_EXERCISE:_
Start at the line with "thumb mcp: (401, 241)" in the records below, stop at the line with "pinky dip: (352, 255)", and return every line in that span exactly, the two end lines included.

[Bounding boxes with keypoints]
--
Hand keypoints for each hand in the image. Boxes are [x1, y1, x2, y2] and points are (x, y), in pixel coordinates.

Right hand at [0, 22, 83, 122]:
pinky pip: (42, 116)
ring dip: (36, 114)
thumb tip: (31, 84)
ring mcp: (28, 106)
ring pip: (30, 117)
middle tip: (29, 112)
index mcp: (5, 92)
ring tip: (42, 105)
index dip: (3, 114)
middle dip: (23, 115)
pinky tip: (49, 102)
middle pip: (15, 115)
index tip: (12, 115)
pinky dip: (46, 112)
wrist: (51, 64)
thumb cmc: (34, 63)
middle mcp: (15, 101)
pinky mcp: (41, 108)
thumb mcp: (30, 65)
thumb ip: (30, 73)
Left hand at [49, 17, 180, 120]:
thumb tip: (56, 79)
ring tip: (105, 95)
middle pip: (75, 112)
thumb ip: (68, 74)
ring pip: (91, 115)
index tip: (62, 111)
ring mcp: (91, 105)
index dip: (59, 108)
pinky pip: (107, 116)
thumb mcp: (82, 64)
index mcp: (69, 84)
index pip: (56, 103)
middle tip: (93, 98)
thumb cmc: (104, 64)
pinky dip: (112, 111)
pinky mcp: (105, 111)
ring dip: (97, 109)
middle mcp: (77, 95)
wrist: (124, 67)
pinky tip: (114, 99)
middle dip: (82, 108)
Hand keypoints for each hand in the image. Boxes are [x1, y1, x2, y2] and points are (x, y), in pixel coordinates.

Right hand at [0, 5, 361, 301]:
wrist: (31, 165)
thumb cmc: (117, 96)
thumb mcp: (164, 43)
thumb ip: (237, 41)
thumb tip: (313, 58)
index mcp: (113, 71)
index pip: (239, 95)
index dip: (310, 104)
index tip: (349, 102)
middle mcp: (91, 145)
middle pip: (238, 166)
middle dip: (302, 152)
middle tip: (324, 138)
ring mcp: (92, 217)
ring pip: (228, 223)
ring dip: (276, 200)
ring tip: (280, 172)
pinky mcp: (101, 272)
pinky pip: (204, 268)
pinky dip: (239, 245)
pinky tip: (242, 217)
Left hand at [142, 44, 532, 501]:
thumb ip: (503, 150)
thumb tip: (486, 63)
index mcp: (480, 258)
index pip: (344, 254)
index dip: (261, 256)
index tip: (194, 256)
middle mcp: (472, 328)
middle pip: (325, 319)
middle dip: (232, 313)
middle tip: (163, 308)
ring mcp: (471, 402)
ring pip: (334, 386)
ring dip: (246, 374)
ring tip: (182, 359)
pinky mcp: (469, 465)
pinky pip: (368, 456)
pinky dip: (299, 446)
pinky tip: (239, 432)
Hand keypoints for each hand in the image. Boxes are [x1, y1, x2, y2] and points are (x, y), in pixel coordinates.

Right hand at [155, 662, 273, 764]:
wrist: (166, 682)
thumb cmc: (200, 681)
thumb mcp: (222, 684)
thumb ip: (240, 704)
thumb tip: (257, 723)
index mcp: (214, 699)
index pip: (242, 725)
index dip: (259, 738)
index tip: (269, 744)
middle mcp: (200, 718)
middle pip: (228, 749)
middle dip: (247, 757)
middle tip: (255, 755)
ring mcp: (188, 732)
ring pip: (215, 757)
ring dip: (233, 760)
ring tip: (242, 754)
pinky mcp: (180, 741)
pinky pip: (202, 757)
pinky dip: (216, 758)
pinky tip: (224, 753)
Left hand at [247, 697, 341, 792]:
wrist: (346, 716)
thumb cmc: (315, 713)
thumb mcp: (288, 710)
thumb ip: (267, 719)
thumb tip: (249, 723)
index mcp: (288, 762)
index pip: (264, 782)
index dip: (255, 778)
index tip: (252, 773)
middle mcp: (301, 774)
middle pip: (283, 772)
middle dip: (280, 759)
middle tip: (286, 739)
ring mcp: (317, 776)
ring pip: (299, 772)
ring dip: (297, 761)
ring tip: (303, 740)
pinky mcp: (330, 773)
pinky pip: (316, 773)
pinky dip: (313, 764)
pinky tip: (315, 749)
--
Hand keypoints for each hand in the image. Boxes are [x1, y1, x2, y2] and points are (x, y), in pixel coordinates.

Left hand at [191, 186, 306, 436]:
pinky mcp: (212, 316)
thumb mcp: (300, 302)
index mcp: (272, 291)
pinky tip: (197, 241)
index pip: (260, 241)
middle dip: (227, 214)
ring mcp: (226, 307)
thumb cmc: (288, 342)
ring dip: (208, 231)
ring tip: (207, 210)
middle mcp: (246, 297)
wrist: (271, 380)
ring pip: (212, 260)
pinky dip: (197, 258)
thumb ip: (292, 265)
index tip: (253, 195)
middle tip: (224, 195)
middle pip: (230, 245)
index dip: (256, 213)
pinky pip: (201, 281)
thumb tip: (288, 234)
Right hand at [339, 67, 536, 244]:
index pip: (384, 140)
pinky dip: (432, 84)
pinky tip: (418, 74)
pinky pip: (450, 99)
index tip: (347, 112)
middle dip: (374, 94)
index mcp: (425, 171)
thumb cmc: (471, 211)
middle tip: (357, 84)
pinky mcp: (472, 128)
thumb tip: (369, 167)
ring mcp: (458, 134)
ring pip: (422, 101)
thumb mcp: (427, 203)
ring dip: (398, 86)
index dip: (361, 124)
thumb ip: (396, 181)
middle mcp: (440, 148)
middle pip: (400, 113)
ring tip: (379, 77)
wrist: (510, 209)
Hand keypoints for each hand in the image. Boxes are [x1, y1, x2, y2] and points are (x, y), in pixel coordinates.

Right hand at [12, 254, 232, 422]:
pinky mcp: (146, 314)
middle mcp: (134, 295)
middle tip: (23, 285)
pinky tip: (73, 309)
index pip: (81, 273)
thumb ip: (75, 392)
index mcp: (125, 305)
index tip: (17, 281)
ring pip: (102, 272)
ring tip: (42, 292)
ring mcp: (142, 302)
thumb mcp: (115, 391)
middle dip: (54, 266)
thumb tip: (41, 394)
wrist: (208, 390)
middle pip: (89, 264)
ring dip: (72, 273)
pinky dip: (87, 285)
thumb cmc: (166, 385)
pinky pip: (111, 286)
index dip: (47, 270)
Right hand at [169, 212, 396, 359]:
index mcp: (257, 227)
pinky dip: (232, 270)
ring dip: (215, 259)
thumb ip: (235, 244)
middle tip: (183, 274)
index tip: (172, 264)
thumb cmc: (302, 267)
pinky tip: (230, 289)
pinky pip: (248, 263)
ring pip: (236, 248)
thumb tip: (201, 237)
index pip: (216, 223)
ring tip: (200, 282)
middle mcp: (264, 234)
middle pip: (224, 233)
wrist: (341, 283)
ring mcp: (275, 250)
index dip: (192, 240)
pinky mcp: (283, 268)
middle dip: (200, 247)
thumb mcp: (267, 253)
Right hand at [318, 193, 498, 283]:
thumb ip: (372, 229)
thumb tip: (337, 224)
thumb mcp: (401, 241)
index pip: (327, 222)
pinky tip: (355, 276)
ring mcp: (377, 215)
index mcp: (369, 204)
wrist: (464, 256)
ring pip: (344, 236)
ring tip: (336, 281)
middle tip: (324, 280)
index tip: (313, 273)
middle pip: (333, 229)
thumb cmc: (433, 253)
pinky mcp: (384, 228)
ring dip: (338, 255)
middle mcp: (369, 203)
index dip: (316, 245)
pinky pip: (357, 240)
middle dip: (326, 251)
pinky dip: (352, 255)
--
_REPLY TO THE EXERCISE:_
thumb mcp: (401, 241)
index pip: (327, 222)
pinky tip: (355, 276)
ring mcp: (377, 215)
index mcp: (369, 204)
wrist: (464, 256)
ring pip: (344, 236)
ring tip: (336, 281)
middle tip: (324, 280)
index tip: (313, 273)
middle pip: (333, 229)
thumb cmc: (433, 253)
pinky mcp: (384, 228)
ring dip: (338, 255)
middle mcp: (369, 203)
index dip: (316, 245)
pinky pip: (357, 240)
middle dip: (326, 251)
pinky dip: (352, 255)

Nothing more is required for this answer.